HOW TO COMPLETE THIS TASK:
List every line of the entries below that contains the string "label", matching its capitalization exactly.

......

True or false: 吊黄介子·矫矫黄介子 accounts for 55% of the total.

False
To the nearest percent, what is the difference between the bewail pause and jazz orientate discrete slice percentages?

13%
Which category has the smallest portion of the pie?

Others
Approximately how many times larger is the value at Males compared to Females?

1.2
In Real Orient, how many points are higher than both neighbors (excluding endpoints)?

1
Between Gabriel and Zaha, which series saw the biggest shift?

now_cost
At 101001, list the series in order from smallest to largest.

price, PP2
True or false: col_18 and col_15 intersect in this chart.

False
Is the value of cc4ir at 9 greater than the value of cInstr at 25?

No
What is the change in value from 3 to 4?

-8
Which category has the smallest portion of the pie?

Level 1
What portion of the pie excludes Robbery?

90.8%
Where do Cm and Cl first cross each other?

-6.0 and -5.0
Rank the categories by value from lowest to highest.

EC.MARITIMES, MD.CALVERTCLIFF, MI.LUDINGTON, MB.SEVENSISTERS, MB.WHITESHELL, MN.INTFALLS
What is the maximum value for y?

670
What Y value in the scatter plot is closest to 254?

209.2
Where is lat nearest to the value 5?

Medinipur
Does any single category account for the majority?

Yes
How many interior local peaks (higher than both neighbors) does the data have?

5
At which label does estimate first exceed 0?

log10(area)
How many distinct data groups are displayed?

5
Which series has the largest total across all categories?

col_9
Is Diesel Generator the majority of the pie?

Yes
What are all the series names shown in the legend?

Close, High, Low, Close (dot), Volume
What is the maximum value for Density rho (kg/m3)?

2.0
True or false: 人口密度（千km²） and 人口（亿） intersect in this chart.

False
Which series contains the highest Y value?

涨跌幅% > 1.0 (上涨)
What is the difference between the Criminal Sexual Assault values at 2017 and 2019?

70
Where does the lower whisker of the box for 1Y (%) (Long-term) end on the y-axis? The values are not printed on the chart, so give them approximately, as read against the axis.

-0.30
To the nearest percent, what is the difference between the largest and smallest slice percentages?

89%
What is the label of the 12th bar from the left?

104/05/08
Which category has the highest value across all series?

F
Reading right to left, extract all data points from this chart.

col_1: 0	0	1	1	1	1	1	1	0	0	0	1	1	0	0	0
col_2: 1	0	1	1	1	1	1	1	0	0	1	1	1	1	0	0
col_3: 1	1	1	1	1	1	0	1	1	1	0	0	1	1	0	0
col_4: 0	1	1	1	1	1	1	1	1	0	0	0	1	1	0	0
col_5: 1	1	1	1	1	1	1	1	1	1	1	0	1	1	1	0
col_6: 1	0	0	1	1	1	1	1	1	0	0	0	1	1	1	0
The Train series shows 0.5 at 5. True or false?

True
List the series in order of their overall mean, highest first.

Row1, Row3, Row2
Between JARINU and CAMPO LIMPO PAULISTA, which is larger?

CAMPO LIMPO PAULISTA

......

REPLY TO THE EXERCISE:
At which label does estimate first exceed 0?
What is the label of the 12th bar from the left?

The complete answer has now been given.